From February 1998, John Bruton knew that Fine Gael had received $50,000 from Telenor, which was part of the Esat consortium. To his credit, he ordered that it be returned.
The payment was, the tribunal reports, “secretive, utterly lacking in transparency and designed to conceal the fact of such a payment”. Fine Gael knew that an utterly unacceptable donation had been made in a decidedly fishy manner. Fine Gael kept this knowledge entirely to itself. It took media disclosures in 2001 to bring the episode to the tribunal’s attention. Otherwise, as Moriarty concludes, “the matter would have remained hidden from public knowledge”.
Given that the money was returned this may not be a hanging offence. And while it is true that the present government are not collectively responsible for the deeds of the rainbow coalition, Enda Kenny himself is but one common thread between then and now and he should wipe the slate clean in the floor of the House . Today he should also seize the opportunity to commit the government to wholesale political reform including that of party funding and the appointment of a powerful independent Electoral Commission.

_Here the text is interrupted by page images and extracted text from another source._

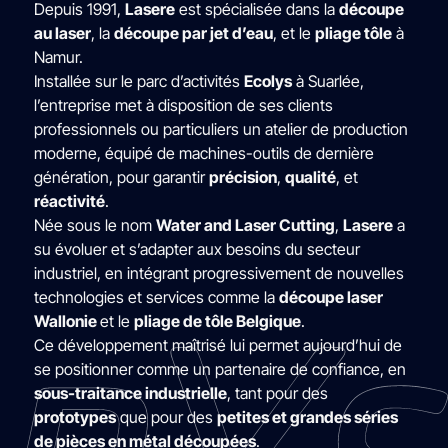
Depuis 1991,
Lasere
est spécialisée dans la
découpe
au laser
, la
découpe par jet d’eau
, et le
pliage tôle
à
Namur.
Installée sur le parc d’activités
Ecolys
à Suarlée,
l’entreprise met à disposition de ses clients
professionnels ou particuliers un atelier de production
moderne, équipé de machines-outils de dernière
génération, pour garantir
précision
,
qualité
, et
réactivité
.
Née sous le nom
Water and Laser Cutting
,
Lasere
a
su évoluer et s’adapter aux besoins du secteur
industriel, en intégrant progressivement de nouvelles
technologies et services comme la
découpe laser
Wallonie
et le
pliage de tôle Belgique
.
Ce développement maîtrisé lui permet aujourd’hui de
se positionner comme un partenaire de confiance, en
sous-traitance industrielle
, tant pour des
prototypes
que pour des
petites et grandes séries
de pièces en métal découpées
.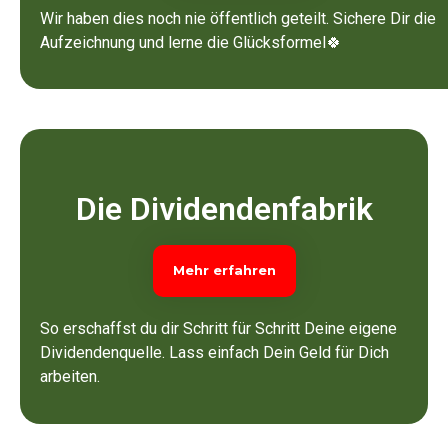
Wir haben dies noch nie öffentlich geteilt. Sichere Dir die
Aufzeichnung und lerne die Glücksformel🍀
Die Dividendenfabrik
Mehr erfahren
So erschaffst du dir Schritt für Schritt Deine eigene
Dividendenquelle. Lass einfach Dein Geld für Dich
arbeiten.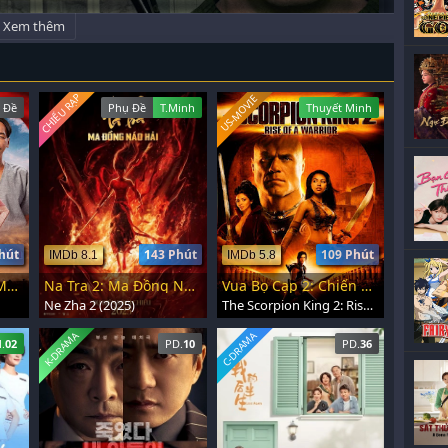
Xem thêm
CHIẾU RẠP
US-MOVIE
 Đề
Phụ Đề
T.Minh
Thuyết Minh
hút
143 Phút
109 Phút
IMDb 8.1
IMDb 5.8
Tình Người Duyên Ma: Ngoại Truyện
Na Tra 2: Ma Đồng Náo Hải
Vua Bọ Cạp 2: Chiến Binh Trỗi Dậy
Ne Zha 2 (2025)
The Scorpion King 2: Rise of a Warrior (2008)
K-DRAMA
C-DRAMA
.
02
PD.
10
PD.
36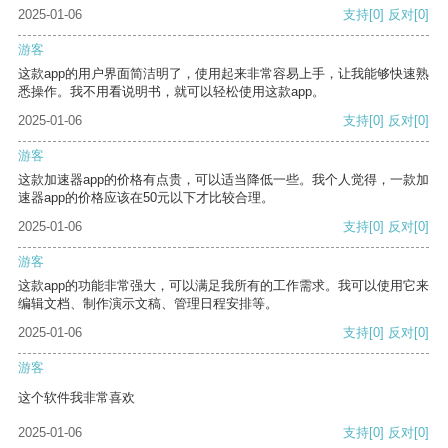
2025-01-06
支持
[0]
反对
[0]
游客
这款app的用户界面简洁明了，使用起来非常容易上手，让我能够快速熟
悉操作。我不用看说明书，就可以轻松使用这款app。
2025-01-06
支持
[0]
反对
[0]
游客
这款加速器app的价格有点贵，可以适当降低一些。我个人觉得，一款加
速器app的价格应该在50元以下才比较合理。
2025-01-06
支持
[0]
反对
[0]
游客
这款app的功能非常强大，可以满足我所有的工作需求。我可以使用它来
编辑文档、制作演示文稿、管理日程安排等。
2025-01-06
支持
[0]
反对
[0]
游客
这个软件我非常喜欢
2025-01-06
支持
[0]
反对
[0]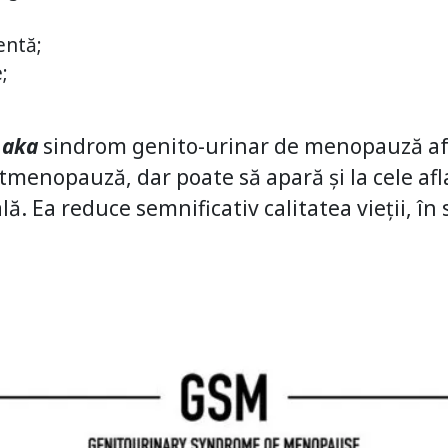
entă;
;
ă
aka
sindrom genito-urinar de menopauză afe
tmenopauză, dar poate să apară și la cele afl
 Ea reduce semnificativ calitatea vieții, în 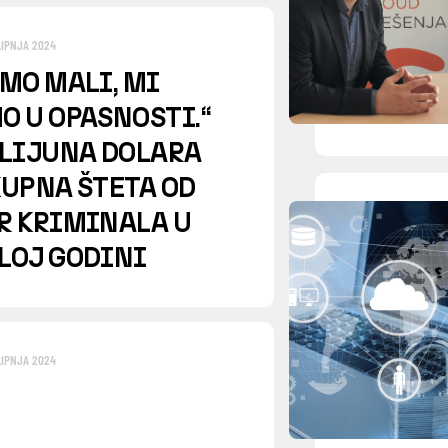
LIPNJA 2024
SMO MALI, MI
O U OPASNOSTI.“
ILIJUNA DOLARA
KUPNA ŠTETA OD
R KRIMINALA U
LOJ GODINI
LIPNJA 2024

Another anomaly is the wrangle over allowing Michael Lowry any time at all at this stage to defend himself in the Dail, while the Moriarty report is being considered by the DPP and the Gardai. This would appear to breach the normal parliamentary sub judice convention of not debating matters which are under investigation by police or prosecutors and is bound to be seen as prejudicing any slim chance of prosecutions. It would I think be inconceivable at Westminster.
The handling of the new coalition’s first big set piece debate on political reform will feed suspicions that the whole political establishment are embarked on a damage limitation exercise rather that laying everything out in the open in the interests of the ” transformation” promised in the campaign.
Let’s hope they prove this is an unworthy thought, but this is not the best of starts.